Another alternative for more affordable health care coverage to small business owners is the option of joining a group. Group plans can be offered through industry associations, professional organizations, unions, or even college alumni associations. Most small group plans cover between 2-50 employees, but there are similar plans for self-employed individuals. Premiums lower in cost as the groups get larger. Mean monthly premiums for individuals in groups of 10 or fewer employees were $330, according to America’s Health Insurance Plans. This average falls to $287 a month for groups with 26-50 employees. Therefore, firms with fewer than 10 employees should consider partnering with other businesses or individuals to lower the cost. Aside from lower premium costs, group plans also offer more extensive coverage and tax deductions are available for contributions to small group plans.

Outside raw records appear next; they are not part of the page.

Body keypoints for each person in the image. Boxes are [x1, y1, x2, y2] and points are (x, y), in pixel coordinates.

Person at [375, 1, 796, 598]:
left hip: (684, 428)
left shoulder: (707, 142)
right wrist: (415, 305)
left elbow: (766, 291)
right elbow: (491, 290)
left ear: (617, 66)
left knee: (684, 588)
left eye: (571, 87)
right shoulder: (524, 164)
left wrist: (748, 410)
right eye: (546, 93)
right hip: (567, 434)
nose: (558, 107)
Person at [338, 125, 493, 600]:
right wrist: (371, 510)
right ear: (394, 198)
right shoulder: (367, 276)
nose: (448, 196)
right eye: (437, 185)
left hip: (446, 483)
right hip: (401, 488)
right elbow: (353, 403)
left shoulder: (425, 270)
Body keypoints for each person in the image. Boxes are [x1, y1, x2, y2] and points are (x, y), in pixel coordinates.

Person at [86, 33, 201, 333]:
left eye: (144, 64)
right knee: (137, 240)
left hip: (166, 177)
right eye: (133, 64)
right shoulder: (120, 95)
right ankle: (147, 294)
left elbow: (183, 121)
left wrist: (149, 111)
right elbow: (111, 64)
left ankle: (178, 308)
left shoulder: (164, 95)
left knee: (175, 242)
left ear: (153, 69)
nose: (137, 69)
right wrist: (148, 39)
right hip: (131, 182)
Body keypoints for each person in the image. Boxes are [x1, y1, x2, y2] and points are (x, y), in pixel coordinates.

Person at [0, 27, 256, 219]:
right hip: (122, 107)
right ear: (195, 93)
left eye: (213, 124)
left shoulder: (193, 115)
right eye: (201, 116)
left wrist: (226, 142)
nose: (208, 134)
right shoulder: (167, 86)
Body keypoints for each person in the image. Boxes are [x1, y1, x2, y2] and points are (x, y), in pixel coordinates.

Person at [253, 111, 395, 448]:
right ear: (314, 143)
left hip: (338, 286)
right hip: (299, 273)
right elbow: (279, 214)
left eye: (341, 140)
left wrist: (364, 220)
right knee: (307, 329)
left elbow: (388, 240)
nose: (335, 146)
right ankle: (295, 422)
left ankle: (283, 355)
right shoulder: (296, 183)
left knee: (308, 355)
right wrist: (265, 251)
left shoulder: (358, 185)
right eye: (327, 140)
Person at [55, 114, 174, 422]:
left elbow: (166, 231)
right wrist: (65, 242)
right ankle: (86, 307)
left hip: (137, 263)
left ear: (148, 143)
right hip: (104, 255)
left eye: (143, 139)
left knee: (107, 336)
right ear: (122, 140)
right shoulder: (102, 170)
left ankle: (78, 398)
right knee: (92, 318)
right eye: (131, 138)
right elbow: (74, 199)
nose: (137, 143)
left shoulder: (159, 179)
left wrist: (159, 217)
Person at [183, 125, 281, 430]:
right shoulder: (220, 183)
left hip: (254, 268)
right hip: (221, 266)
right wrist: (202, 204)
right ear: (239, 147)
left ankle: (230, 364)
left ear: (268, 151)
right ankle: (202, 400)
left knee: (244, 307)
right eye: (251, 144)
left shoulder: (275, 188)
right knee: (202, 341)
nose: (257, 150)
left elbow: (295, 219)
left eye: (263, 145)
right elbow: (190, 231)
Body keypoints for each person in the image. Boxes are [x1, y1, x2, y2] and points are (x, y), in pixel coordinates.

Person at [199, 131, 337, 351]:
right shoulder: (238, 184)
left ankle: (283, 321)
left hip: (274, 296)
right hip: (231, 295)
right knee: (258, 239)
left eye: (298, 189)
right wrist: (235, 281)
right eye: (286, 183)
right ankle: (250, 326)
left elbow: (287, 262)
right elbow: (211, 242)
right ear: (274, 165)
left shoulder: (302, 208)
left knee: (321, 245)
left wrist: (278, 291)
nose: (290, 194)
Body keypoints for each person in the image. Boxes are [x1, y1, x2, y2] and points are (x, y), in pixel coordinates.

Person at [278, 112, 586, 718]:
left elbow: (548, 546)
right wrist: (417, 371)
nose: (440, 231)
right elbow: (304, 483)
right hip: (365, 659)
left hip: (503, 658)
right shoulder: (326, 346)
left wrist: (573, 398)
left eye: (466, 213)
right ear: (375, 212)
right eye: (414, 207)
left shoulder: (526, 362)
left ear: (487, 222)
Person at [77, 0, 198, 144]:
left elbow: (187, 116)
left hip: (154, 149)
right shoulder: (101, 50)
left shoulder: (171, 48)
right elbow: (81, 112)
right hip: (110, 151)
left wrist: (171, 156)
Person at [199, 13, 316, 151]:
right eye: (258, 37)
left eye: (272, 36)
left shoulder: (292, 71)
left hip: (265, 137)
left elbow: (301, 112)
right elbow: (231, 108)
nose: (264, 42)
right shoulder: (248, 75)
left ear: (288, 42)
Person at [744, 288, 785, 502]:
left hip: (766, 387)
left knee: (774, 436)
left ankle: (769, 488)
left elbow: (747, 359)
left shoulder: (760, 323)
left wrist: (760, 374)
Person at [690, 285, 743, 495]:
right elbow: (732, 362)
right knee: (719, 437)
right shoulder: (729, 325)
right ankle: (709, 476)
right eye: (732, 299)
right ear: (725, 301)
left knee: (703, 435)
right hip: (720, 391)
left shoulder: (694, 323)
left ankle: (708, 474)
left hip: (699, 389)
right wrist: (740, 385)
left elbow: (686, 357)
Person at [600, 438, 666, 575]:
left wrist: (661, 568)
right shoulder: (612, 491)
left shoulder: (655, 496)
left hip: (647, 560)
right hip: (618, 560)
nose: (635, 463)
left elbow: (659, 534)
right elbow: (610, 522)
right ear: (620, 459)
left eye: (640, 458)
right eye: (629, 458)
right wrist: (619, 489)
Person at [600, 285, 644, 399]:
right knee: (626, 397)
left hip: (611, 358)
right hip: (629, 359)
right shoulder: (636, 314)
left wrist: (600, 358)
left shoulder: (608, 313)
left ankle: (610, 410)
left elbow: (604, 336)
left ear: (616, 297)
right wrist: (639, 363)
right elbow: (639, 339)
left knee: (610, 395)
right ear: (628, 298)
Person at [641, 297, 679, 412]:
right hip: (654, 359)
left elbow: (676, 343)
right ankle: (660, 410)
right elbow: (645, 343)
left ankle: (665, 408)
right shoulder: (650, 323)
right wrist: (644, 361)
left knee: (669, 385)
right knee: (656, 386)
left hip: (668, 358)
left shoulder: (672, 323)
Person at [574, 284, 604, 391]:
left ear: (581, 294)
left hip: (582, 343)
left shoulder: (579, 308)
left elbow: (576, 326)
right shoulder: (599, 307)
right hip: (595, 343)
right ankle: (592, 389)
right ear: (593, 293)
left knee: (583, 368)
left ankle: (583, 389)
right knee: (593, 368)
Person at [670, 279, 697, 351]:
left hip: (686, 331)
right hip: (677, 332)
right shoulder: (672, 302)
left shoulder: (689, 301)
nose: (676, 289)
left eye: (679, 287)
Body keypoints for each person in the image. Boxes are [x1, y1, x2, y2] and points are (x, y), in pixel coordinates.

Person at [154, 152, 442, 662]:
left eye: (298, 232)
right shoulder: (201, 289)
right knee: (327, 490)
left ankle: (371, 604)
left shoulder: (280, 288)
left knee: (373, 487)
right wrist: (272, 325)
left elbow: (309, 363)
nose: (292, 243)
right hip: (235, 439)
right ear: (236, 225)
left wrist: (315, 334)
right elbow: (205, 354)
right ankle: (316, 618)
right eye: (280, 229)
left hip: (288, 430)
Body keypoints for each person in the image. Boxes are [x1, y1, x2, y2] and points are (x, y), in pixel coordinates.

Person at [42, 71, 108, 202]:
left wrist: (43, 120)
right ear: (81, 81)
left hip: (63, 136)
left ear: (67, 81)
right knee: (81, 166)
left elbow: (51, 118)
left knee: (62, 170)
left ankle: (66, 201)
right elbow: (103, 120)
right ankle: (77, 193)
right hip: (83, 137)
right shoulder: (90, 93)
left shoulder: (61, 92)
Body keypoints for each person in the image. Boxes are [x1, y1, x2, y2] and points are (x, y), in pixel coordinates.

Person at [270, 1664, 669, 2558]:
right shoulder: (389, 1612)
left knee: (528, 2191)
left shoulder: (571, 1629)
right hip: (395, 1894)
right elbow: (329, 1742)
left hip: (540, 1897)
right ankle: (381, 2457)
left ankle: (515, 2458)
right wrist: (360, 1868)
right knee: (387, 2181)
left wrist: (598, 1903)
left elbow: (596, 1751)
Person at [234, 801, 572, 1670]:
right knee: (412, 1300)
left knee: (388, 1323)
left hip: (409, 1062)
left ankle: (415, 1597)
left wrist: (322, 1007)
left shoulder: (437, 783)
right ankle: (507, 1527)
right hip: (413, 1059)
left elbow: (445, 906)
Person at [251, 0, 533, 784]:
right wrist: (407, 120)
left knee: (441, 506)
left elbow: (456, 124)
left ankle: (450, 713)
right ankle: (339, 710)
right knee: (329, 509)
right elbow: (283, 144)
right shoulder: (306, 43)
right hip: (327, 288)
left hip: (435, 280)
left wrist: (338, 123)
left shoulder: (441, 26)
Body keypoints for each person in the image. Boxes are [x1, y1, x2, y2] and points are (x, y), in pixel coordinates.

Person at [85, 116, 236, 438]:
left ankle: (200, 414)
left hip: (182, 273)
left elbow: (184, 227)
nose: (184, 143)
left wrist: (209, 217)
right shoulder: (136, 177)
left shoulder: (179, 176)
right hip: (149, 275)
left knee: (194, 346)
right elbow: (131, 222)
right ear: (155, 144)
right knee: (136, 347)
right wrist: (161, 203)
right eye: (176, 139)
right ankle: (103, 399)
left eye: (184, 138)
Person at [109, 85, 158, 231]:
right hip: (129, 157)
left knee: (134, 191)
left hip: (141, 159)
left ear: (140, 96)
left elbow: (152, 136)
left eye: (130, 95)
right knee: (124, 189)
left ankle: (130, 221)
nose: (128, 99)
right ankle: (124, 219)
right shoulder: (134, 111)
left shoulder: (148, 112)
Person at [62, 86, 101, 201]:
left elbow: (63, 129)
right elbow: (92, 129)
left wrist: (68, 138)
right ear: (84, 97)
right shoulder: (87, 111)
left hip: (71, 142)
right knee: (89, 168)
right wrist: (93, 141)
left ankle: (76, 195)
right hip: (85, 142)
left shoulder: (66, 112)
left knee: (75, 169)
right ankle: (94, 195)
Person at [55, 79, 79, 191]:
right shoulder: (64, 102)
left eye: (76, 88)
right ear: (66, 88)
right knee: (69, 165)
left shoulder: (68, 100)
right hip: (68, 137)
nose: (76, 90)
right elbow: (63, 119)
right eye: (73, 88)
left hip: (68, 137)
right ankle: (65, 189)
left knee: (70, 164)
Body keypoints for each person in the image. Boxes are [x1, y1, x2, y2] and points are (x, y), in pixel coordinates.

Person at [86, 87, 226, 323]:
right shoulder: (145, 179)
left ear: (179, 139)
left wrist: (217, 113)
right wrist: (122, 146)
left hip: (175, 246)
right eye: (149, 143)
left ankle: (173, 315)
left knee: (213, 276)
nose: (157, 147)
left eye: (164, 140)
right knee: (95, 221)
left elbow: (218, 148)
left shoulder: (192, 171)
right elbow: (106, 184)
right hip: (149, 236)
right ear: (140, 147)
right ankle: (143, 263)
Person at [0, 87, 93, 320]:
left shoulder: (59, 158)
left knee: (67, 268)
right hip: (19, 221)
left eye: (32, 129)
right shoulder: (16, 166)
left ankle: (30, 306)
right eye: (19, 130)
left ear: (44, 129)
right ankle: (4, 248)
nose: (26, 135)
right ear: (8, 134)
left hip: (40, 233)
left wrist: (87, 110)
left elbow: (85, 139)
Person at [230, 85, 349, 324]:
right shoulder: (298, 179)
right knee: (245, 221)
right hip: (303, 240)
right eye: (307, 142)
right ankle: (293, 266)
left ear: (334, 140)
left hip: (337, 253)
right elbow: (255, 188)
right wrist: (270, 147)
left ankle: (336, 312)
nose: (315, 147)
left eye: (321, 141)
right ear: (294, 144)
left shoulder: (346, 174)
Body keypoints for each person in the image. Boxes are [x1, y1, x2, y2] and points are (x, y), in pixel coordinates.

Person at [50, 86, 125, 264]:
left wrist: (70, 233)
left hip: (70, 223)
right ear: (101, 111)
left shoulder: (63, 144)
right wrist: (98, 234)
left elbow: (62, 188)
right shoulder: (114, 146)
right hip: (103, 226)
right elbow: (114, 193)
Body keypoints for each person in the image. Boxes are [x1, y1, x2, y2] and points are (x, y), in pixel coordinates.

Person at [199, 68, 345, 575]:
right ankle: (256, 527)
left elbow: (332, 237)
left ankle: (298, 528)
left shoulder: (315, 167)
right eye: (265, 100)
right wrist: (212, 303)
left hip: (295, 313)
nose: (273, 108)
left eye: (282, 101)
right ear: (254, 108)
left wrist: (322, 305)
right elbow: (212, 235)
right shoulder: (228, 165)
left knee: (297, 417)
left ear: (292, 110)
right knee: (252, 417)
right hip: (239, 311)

There are a few guidelines that small business owners should follow in the process of obtaining insurance. One way to reduce small business health insurance costs is to keep employees healthy. Wellness programs can save companies money as well as increase employee satisfaction. Employers should also consider joining a group to lower premium costs. Additionally, employers should shop around to ensure they are getting the best possible deal. Searching the Internet, meeting with agents, and contacting knowledgeable people are all ways to gather helpful information.  Lastly, make sure the health coverage is coming from a company that is registered to sell insurance in the state and check out its documentation of complaints.

Small businesses should also be aware of things to avoid when purchasing insurance. First, do not think insurance is too expensive for the company. If something should happen and the company does not have insurance, the consequences could be insurmountable. Secondly, do not purchase the cheapest insurance.  Typically, if the price is below all other quotes, the company may be unstable or not offer all that is needed in the policy. Finally, do not withhold information from the insurance agent. Carriers could see this as misrepresentation and not provide the company with the necessary type of insurance.

Although small business health insurance has cost implications and can lower revenue, there are definite benefits to offering it to employees. Better employees will be attracted to the offer of benefits and there will be a higher retention of existing workers. Small business employers must weigh all the pros and cons of health insurance and make the decision that is best for their company.